▸ REQUIRED TASKS:
**1)** According to the game rules excerpt, how many times does the shark attack when the 1 is visible on the shark card?
**2)** Translate this sentence from the game rules excerpt into French: "The only difference between a regular attack and an attack announced on the logbook card is the number of times the sharks will attack."
**3)** From the game rules excerpt, extract the passage from "Both jellyfish cards" to "re-enter the game." without any changes.

▸ SOURCE EXTRACT:
───

However, if the octopus wakes up he will attack all characters. Per character a die is rolled. If the result is higher than the visible strength of a character the tentacle grabs the character, who may defend himself. To successfully escape from the grip of a tentacle the characters rolls his die. If the result is equal to the value of the octopus die, the character breaks free. Of not, the character loses one visible strength. Should the character roll higher, he cuts of a tentacle of the octopus. This tentacle won’t harm the players any more.

This process is repeated for all eight tentacles. Once the players have engaged in a fight with the octopus the may not perform any other actions this turn.

The octopus is coming for you!

The shark attacks if the shark card shows the 1 at the beginning of the attack phase or because an event on a logbook card tells you. If the 1 is visible on the shark card, the shark will attack 4 times. Per attack a dice will be rolled to determine where the sharks will attack (and which survivor is attacked). A second die is rolled and if the result of this second die is higher than the visible strength of the survivor he loses 1 visible strength. This process is repeated four times.

The only difference between a regular attack and an attack announced on the logbook card is the number of times the sharks will attack.

During the game an event may cause a survivor to fall of the raft and end up between several jellyfish trying to climb on the raft again. Whenever this happens a jellyfish card is drawn and the top die from the survivor is placed on the card. The card shows several fields which the survivor must pass to swim to and climb up the raft again. For each field a die is rolled. If it matched what is shown on the field nothing happens, if it doesn’t the survivor loses one visible strength.

Both jellyfish cards and disastercards are discarded after they’re used, but may get shuffled back into the deck during the game. This way you van encounter the same disaster or jellyfish card multiple times during a game. Messages in a bottle cards are discarded as well, but will never re-enter the game.

At the beginning of the game a tokens is flipped for every character, determining which ability they may use. Each character card also shows an ability. Abilities on a character card may be used several times during the game (as described), the ability on the flip token may only be used once during the game.

───

▸ EXERCISE DATA:
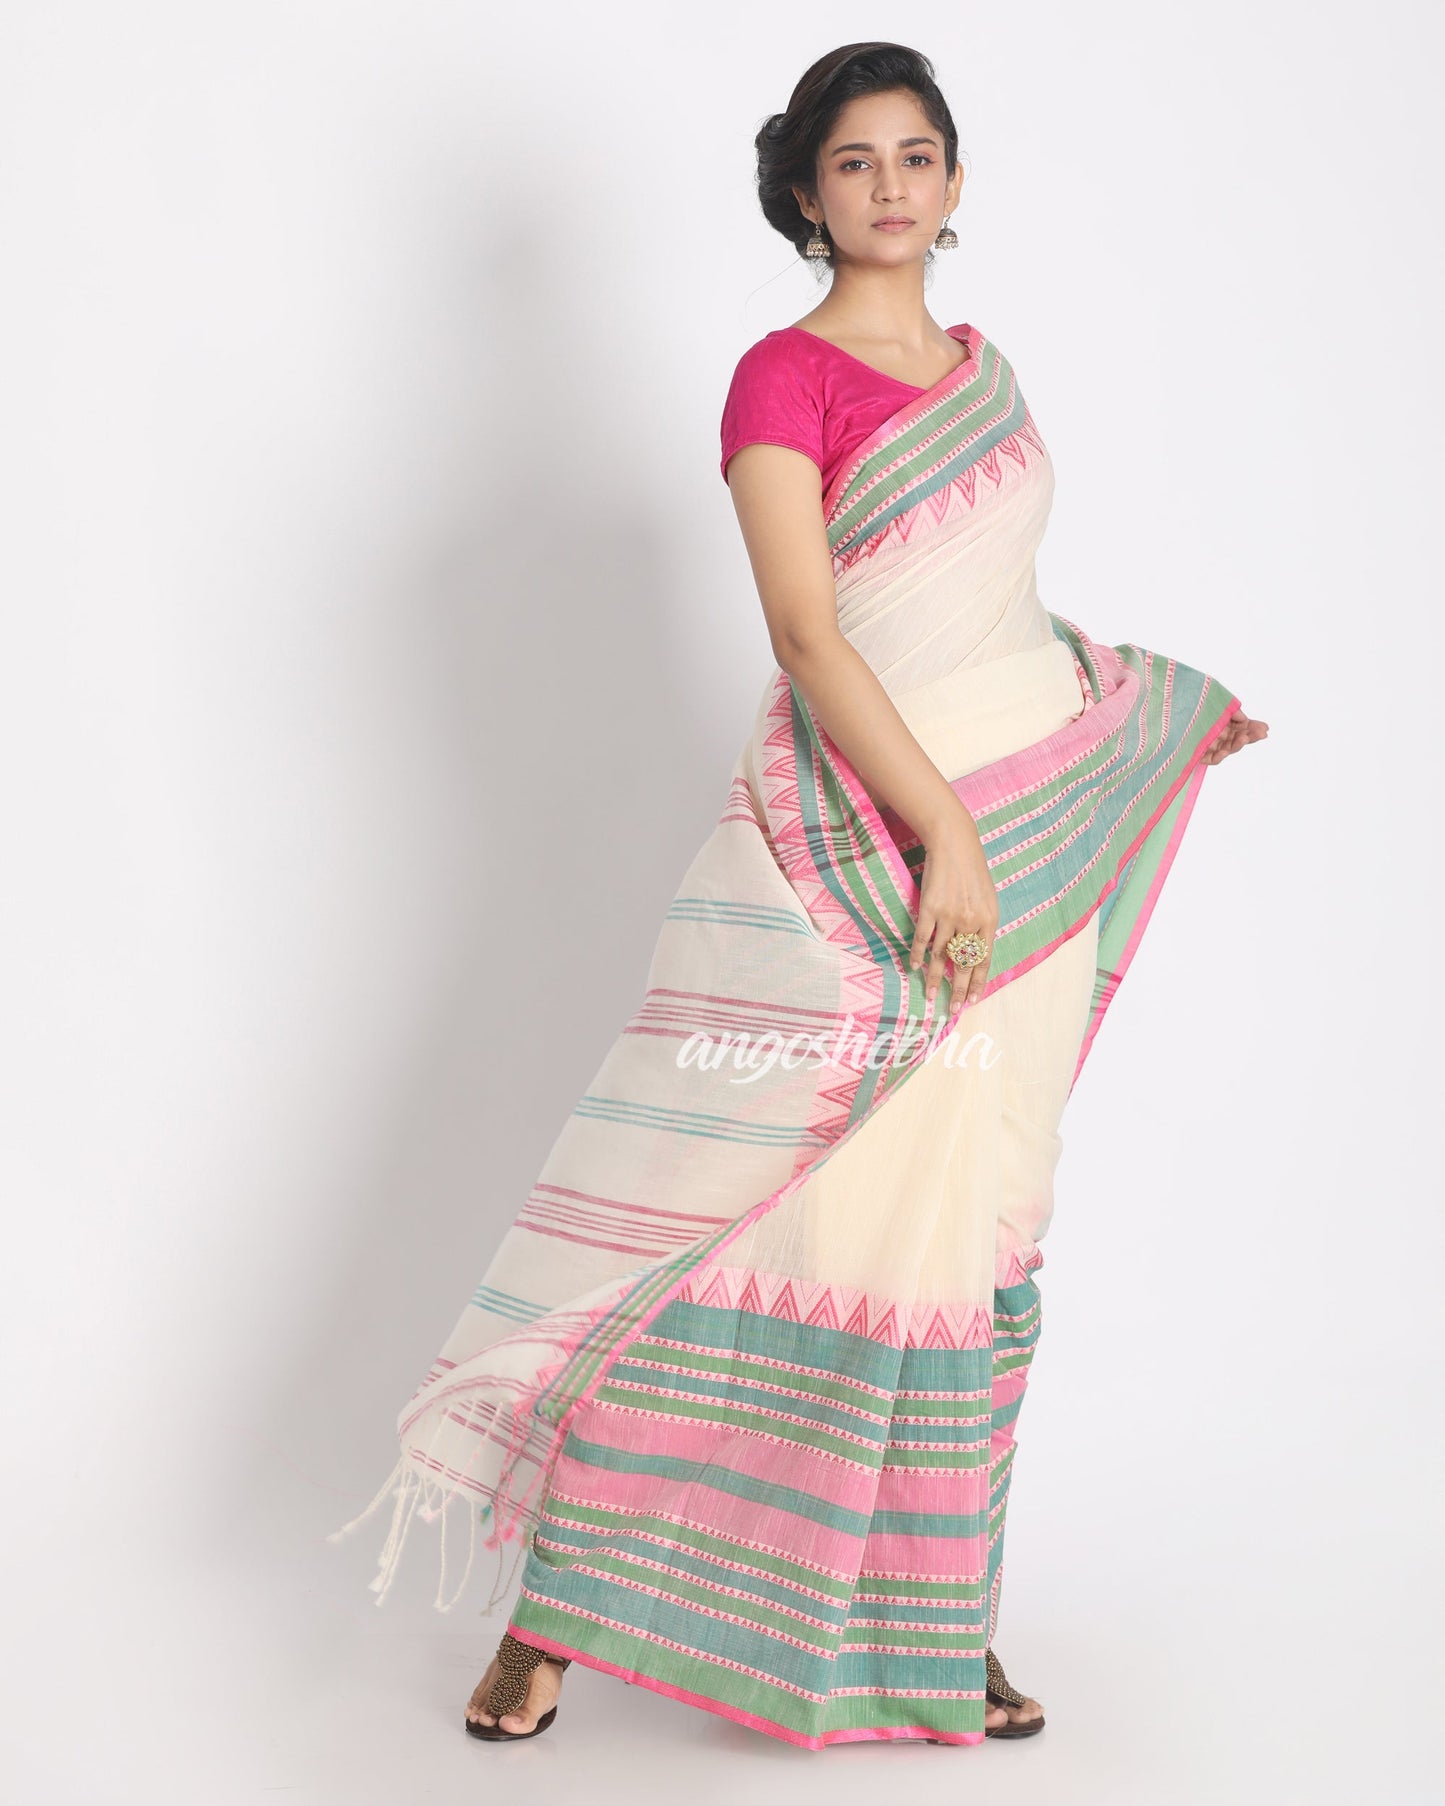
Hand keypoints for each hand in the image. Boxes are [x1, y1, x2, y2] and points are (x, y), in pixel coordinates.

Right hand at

───

▸ SOLUTIONS PER TASK:
**1)** Four times.

**2)** La seule différence entre une attaque normale et une attaque annoncée sur la carte du journal de bord est le nombre de fois que les requins attaqueront.

**3)**
Both jellyfish cards and disastercards are discarded after they’re used, but may get shuffled back into the deck during the game. This way you van encounter the same disaster or jellyfish card multiple times during a game. Messages in a bottle cards are discarded as well, but will never re-enter the game.